なぜ知っているかというと、幼少期のおいしいジュースという位置づけで多くの家庭では子供に飲ませるのにちょうどいい飲料という確固たるポジションを確立していることが大きいのではないでしょうか。

だれもが子供の頃に飲んだ経験があるヤクルト

子供の時に飲んでますよね

もちろん私もありますし、甘さとわずかながらの乳酸菌の酸味が合わさっておいしい記憶があります。

つまり、ヤクルト1000のターゲットにおいている30~50代の人にとって、ヤクルトは幼少期に個人差はあれどだれもが存在を知っており、且つ、飲んだ経験もある稀有な存在であるということです。

ところが、大人になっていくにつれ、次第にヤクルトを飲む状況がなくなっていきます。これはなぜなのでしょう?おいしいことを知っているのに飲もうと思われないのです。自分にあてはめてみても、ヤクルトはおいしい記憶はあれど、飲もうという積極的な気持ちまではいかない不思議さがあります。(ちなみに似たような味のビックルとかピルクルとかありますが、ヤクルトの量が多い模倣品的な位置づけであまりパッとしていない印象です)

乳酸菌飲料というくくりでは、R1やLG21は飲むことはありますが、おいしさより健康の視点で飲んでいるように思います。味はまずいのは嫌ですが、ヨーグルトの味であればいいかという程度。

ヤクルト1000は本当に健康目的?

ヤクルト1000は大人が健康目的を表向きな理由として飲むヤクルトとして待望の販売だったのかもしれません。
これは、大人から“ヤクルト飲みたい!”という要望があったわけではなく、あくまでインサイト上での待望です。
30~50代の人も、実は“ヤクルト飲みたいけど子供用だから自分が飲むものではない”とヤクルトの存在を子供用と定義づけているものの、ストレス緩和などから大人向けヤクルト=自分向けの存在となり、堂々とヤクルトを飲め理由ができて、購入につながっている欲求の顕在化です。

インサイトの視点で考えると、
「ヤクルトおいしいけど子供が飲むもの」「子供の頃に飲んだなぁ~」と意識上にはあるけど、”ほんとは今でも飲みたい!”が、心の奥に眠っていて、本人も認識していない意識だと。

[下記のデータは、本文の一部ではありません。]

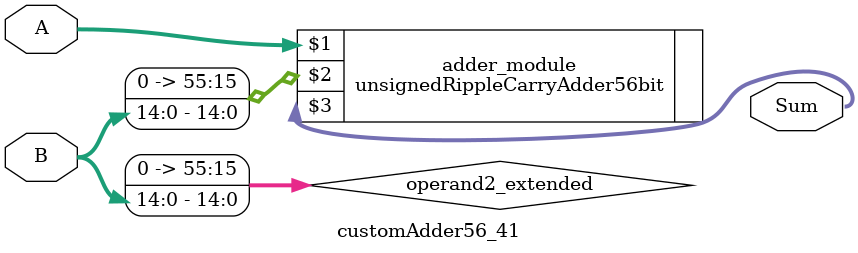
<source format=v>
module customAdder56_41(
                        input [55 : 0] A,
                        input [14 : 0] B,
                        
                        output [56 : 0] Sum
                );

        wire [55 : 0] operand2_extended;
        
        assign operand2_extended =  {41'b0, B};
        
        unsignedRippleCarryAdder56bit adder_module(
            A,
            operand2_extended,
            Sum
        );
        
        endmodule
        
</source>
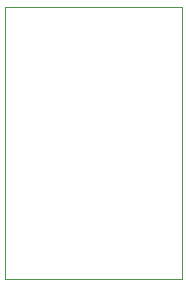
<source format=gbr>
%TF.GenerationSoftware,KiCad,Pcbnew,7.0.5*%
%TF.CreationDate,2023-10-16T18:33:14-04:00*%
%TF.ProjectId,Inductor,496e6475-6374-46f7-922e-6b696361645f,rev?*%
%TF.SameCoordinates,PX7270e00PY6a55ae0*%
%TF.FileFunction,Profile,NP*%
%FSLAX46Y46*%
G04 Gerber Fmt 4.6, Leading zero omitted, Abs format (unit mm)*
G04 Created by KiCad (PCBNEW 7.0.5) date 2023-10-16 18:33:14*
%MOMM*%
%LPD*%
G01*
G04 APERTURE LIST*
%TA.AperFunction,Profile*%
%ADD10C,0.050000*%
%TD*%
G04 APERTURE END LIST*
D10*
X0Y23000000D02*
X15000000Y23000000D01*
X15000000Y0D01*
X0Y0D01*
X0Y23000000D01*
M02*

</source>
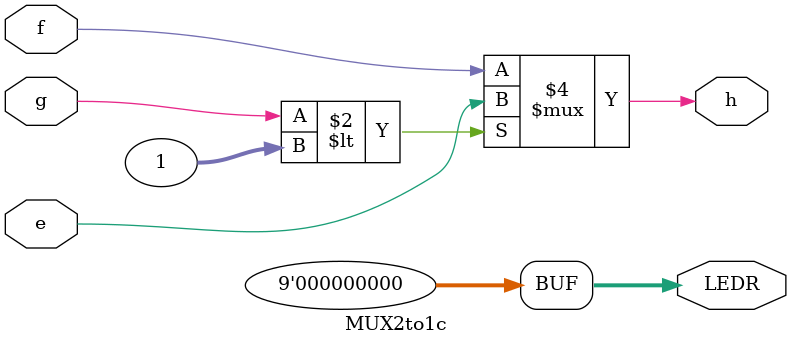
<source format=v>
module MUX2to1c(
input wire e,									// set e, f, g as inputs
input wire f,
input wire g,
output reg h,									// set h as an output register
output [9:1]LEDR								// set LEDR as output for unused LEDs
);

	always @(*)
		if (g < 1)								// if g is less than 1 set h to e
			h = e;
		else										// if g is not less than 1 set h to f
			h = f;
			
assign LEDR [9:1] = 8'b00000000;			// assign unused LEDs to low
					
endmodule
</source>
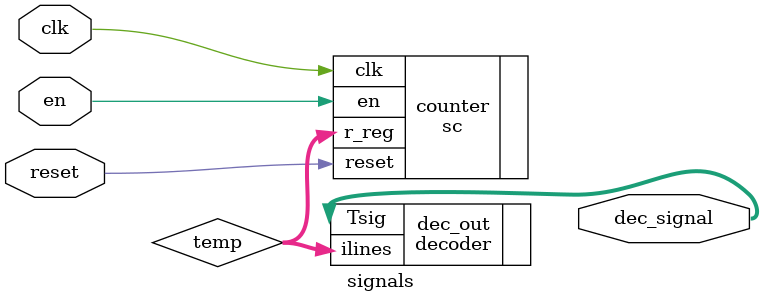
<source format=v>
`include "decoder.v"
`include "sc.v"

module signals(
	input reset, clk, en,
	output [15:0] dec_signal
	);

	wire[3:0] temp;


	sc counter(.en(en), .clk(clk), .reset(reset),
			   .r_reg(temp[3:0]));

	decoder dec_out(.ilines(temp[3:0]),
					.Tsig(dec_signal[15:0]));

endmodule

</source>
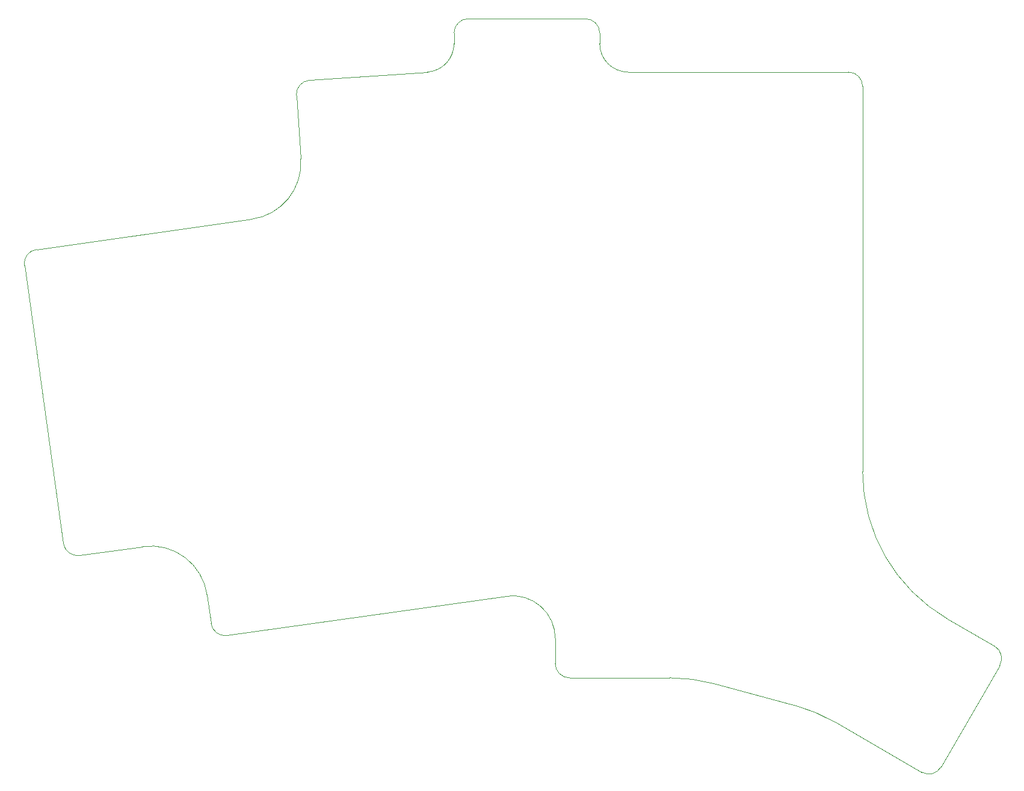
<source format=gm1>
G04 #@! TF.GenerationSoftware,KiCad,Pcbnew,(6.0.7-1)-1*
G04 #@! TF.CreationDate,2022-12-29T15:50:45-05:00*
G04 #@! TF.ProjectId,musubi,6d757375-6269-42e6-9b69-6361645f7063,rev?*
G04 #@! TF.SameCoordinates,Original*
G04 #@! TF.FileFunction,Profile,NP*
%FSLAX46Y46*%
G04 Gerber Fmt 4.6, Leading zero omitted, Abs format (unit mm)*
G04 Created by KiCad (PCBNEW (6.0.7-1)-1) date 2022-12-29 15:50:45*
%MOMM*%
%LPD*%
G01*
G04 APERTURE LIST*
G04 #@! TA.AperFunction,Profile*
%ADD10C,0.003937*%
G04 #@! TD*
G04 APERTURE END LIST*
D10*
X156427476Y-131505816D02*
X142341788Y-131505819D01*
X191899556Y-144784680D02*
X179701137Y-137741908D01*
X91904205Y-123845287D02*
X91341415Y-119840631D01*
X97666964Y-66945734D02*
G75*
G03*
X104534104Y-58465551I-1113334J7922114D01*
G01*
X146595086Y-40742046D02*
X146595085Y-42242056D01*
X67339660Y-71207837D02*
G75*
G03*
X65637465Y-73466742I278240J-1980463D01*
G01*
X179701136Y-137741910D02*
G75*
G03*
X173912661Y-135344263I-12000536J-20785890D01*
G01*
X183595002Y-102462356D02*
G75*
G03*
X195594976Y-123246909I24000198J156D01*
G01*
X71134634Y-112581983D02*
X65637465Y-73466742D01*
X150595080Y-46242032D02*
X181595017Y-46242038D01*
X97666965Y-66945743D02*
X67339666Y-71207876D01*
X126095128Y-42246233D02*
X126095130Y-40742054D01*
X140341769Y-125959834D02*
G75*
G03*
X133506784Y-120018220I-5999969J34D01*
G01*
X162638986Y-132323550D02*
G75*
G03*
X156427476Y-131505816I-6211586J-23183050D01*
G01*
X140341781Y-129505819D02*
G75*
G03*
X142341788Y-131505819I1999919J-81D01*
G01*
X173912661Y-135344263D02*
X162638985Y-132323555D01*
X202149544Y-127031203D02*
X195594976Y-123246909D01*
X140341787Y-129505819D02*
X140341790Y-125959834D01*
X91904185Y-123845290D02*
G75*
G03*
X94163076Y-125547503I1980515J278290D01*
G01*
X105765044Y-47397842D02*
G75*
G03*
X103909441Y-49532547I139556J-1995158D01*
G01*
X122374170Y-46236470D02*
X105765049Y-47397911D01*
X128095124Y-38742064D02*
X144595092Y-38742063D01*
X71134643Y-112581982D02*
G75*
G03*
X73393464Y-114284174I1980557J278382D01*
G01*
X194631600Y-144052626D02*
X202881593Y-129763251D01*
X82306068Y-113031778D02*
X73393464Y-114284174D01*
X104534104Y-58465551D02*
X103909441Y-49532547D01*
X91341414Y-119840631D02*
G75*
G03*
X82306068Y-113031778I-7922154J-1113319D01*
G01*
X183595016Y-102462356D02*
X183595012Y-48242038D01*
X146595137Y-40742046D02*
G75*
G03*
X144595092Y-38742063I-2000237J-254D01*
G01*
X128095124Y-38742030D02*
G75*
G03*
X126095130Y-40742054I-24J-1999970D01*
G01*
X146595068Y-42242056D02*
G75*
G03*
X150595080Y-46242032I4000032J56D01*
G01*
X183595062Y-48242038D02*
G75*
G03*
X181595017Y-46242038I-1999962J38D01*
G01*
X122374171Y-46236481D02*
G75*
G03*
X126095128Y-42246233I-279071J3990281D01*
G01*
X191899545Y-144784699D02*
G75*
G03*
X194631600Y-144052626I999955J1732199D01*
G01*
X94163076Y-125547503D02*
X133506784Y-120018220D01*
X202881549Y-129763226D02*
G75*
G03*
X202149544Y-127031203I-1731949J1000026D01*
G01*
M02*

</source>
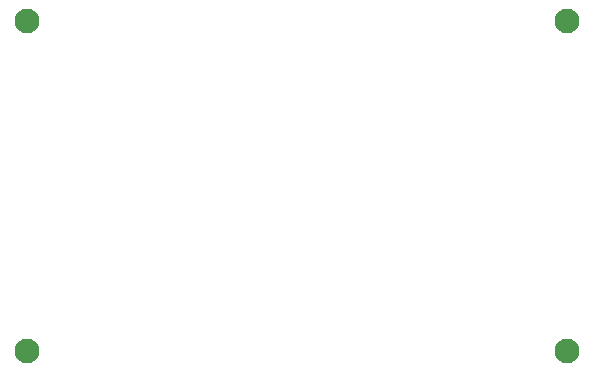
<source format=gbr>
%TF.GenerationSoftware,KiCad,Pcbnew,9.0.4*%
%TF.CreationDate,2025-09-30T03:15:34+08:00*%
%TF.ProjectId,MCU Datalogger,4d435520-4461-4746-916c-6f676765722e,1*%
%TF.SameCoordinates,Original*%
%TF.FileFunction,NonPlated,1,2,NPTH,Drill*%
%TF.FilePolarity,Positive*%
%FSLAX46Y46*%
G04 Gerber Fmt 4.6, Leading zero omitted, Abs format (unit mm)*
G04 Created by KiCad (PCBNEW 9.0.4) date 2025-09-30 03:15:34*
%MOMM*%
%LPD*%
G01*
G04 APERTURE LIST*
%TA.AperFunction,ComponentDrill*%
%ADD10C,2.100000*%
%TD*%
G04 APERTURE END LIST*
D10*
%TO.C,H1*%
X88900000Y-58420000D03*
%TO.C,H2*%
X88900000Y-86360000D03*
%TO.C,H3*%
X134620000Y-58420000D03*
%TO.C,H4*%
X134620000Y-86360000D03*
M02*

</source>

ヤクルト1000がヒットした要因をインサイト起点で考えると、このようなことが考えられるのではないでしょうか。


幼少期の体験

インサイトは本人のこれまでの体験からの影響もあると思われます。特に子供の頃の潜在記憶(エピソード記憶)が、これまでは記憶の奥底にあり顕在化していないものの、今回のヤクルト1000のような商品が目の前に現れた時に記憶から強いニーズに変換され、自分向けのヤクルトと解釈され、思わず飲んでみたくなる人がヤクルトの場合は多くの人が該当するためヒットにつながっているのだろうなと思います。

もちろん、飲んだ時の効果に対する本人の満足感、そもそもおいしさがある飲み物、容量と甘さのバランスがちょうどよい、といった商品力の高さを持ち合わせている存在であることがリピートにもつながり売れ続けている理由にあることは言うまでもないことではありますが。

今回はヤクルト1000が大人の飲み物として売れている要因をインサイトの視点でも解釈してみました。